Uno siempre había tenido, en el fondo, la vaga noción de que todos los toreros venían, de alguna manera, del campo. Quiero decir, que aunque les viéramos torear, bien o mal, en la plaza, detrás estaban las tardes de tentaderos en las fincas, los aprendizajes con escarcha, las carreteras de la sierra y las vacas de retienta encerradas en los corrales.

" A Antoñete no le gusta torear vacas. " - me contaba un día Jorge - "Dice que le quitan el sitio". Para añadir a continuación su célebre definición rural: " El campo es un sitio donde no hay bares". Ni tabaco, hubiera añadido el torero.

Una tarde nos invitaron a asistir a un tentadero en una finca cercana a Madrid, la de Felipe Garrigues. Iba a tentar Antoñete. Allá nos fuimos.

Situada en la carretera de los pantanos, o algo así, para los madrileños aquello ya era el campo, con jara en los tesos y huras conejiles a los lados del camino de tierra. Para mí, que venía esos días de la raya de Portugal, aquello era un paisaje suburbano, donde aún perduraba el recuerdo de Madrid, a lo lejos,  y las urbanizaciones cercanas que habiamos cruzado, pasado Brunete.

### Información
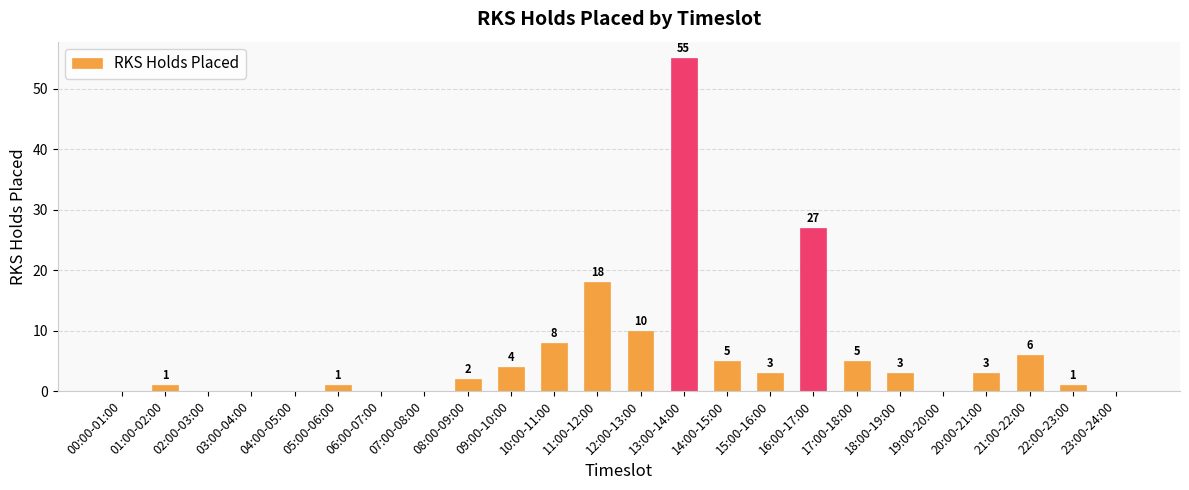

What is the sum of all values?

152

---

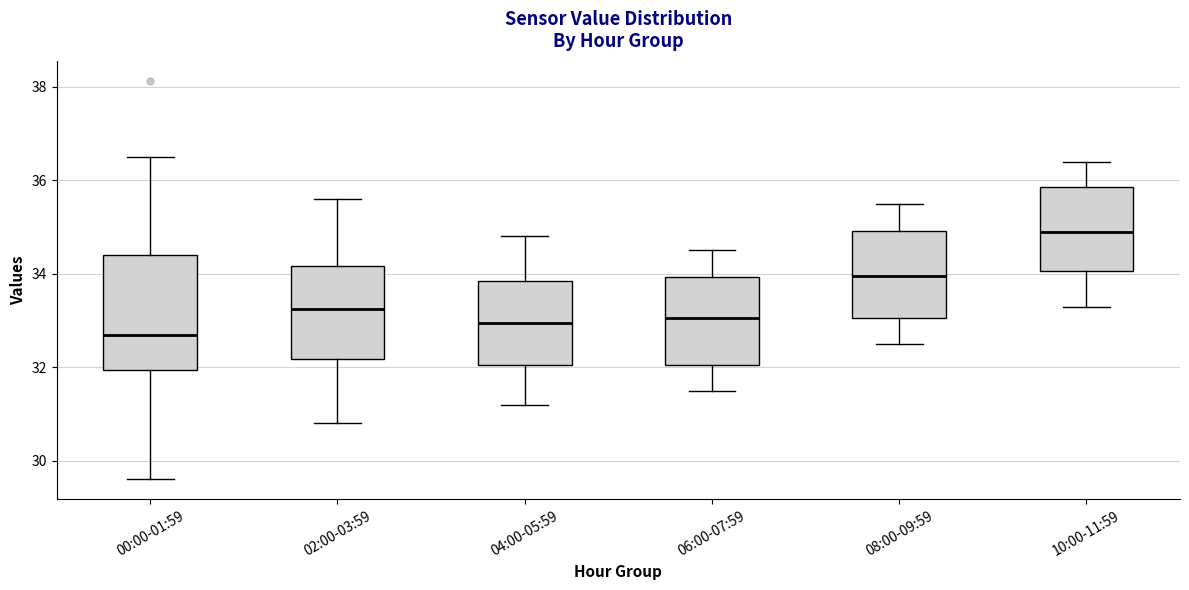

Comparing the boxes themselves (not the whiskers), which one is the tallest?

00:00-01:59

* * *

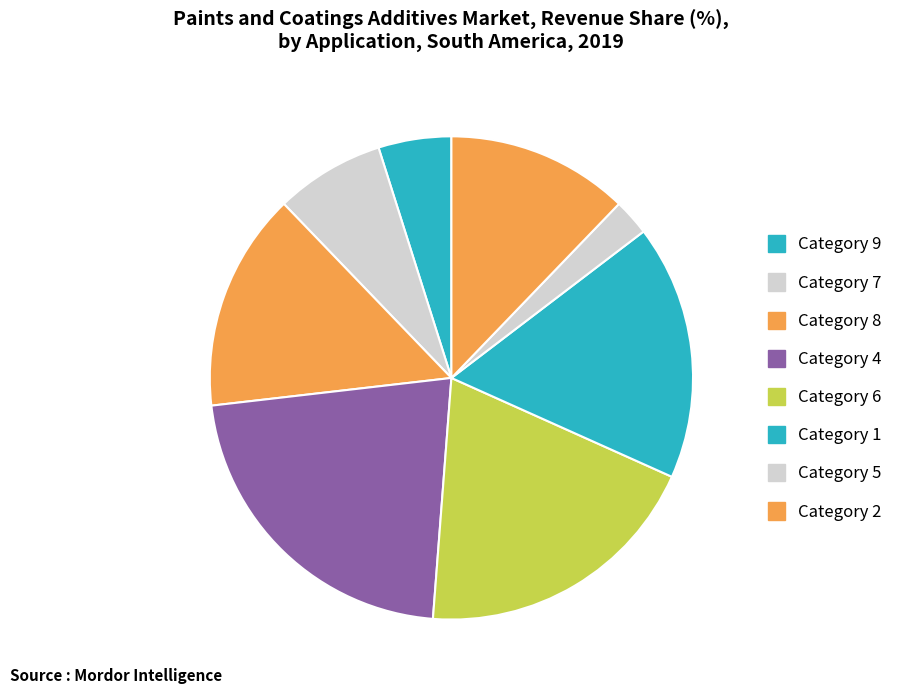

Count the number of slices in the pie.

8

### Tareas
a) Según el texto, ¿de quién era la finca cercana a Madrid donde iba a tentar Antoñete?
b) Resume el texto en dos oraciones.
c) Enumera todas las personas a las que el texto menciona por su nombre.

### Respuestas
a) De Felipe Garrigues.

b) El texto recoge la vaga noción de que todos los toreros venían del campo, cuenta que a Antoñete no le gusta torear vacas porque dice que le quitan el sitio y cita la definición del campo como un sitio donde no hay bares. Después relata la invitación a un tentadero de Antoñete en la finca de Felipe Garrigues, cerca de Madrid, un lugar que para los madrileños ya era el campo, pero que a quien narra le parecía un paisaje suburbano.

c) Antoñete, Jorge y Felipe Garrigues.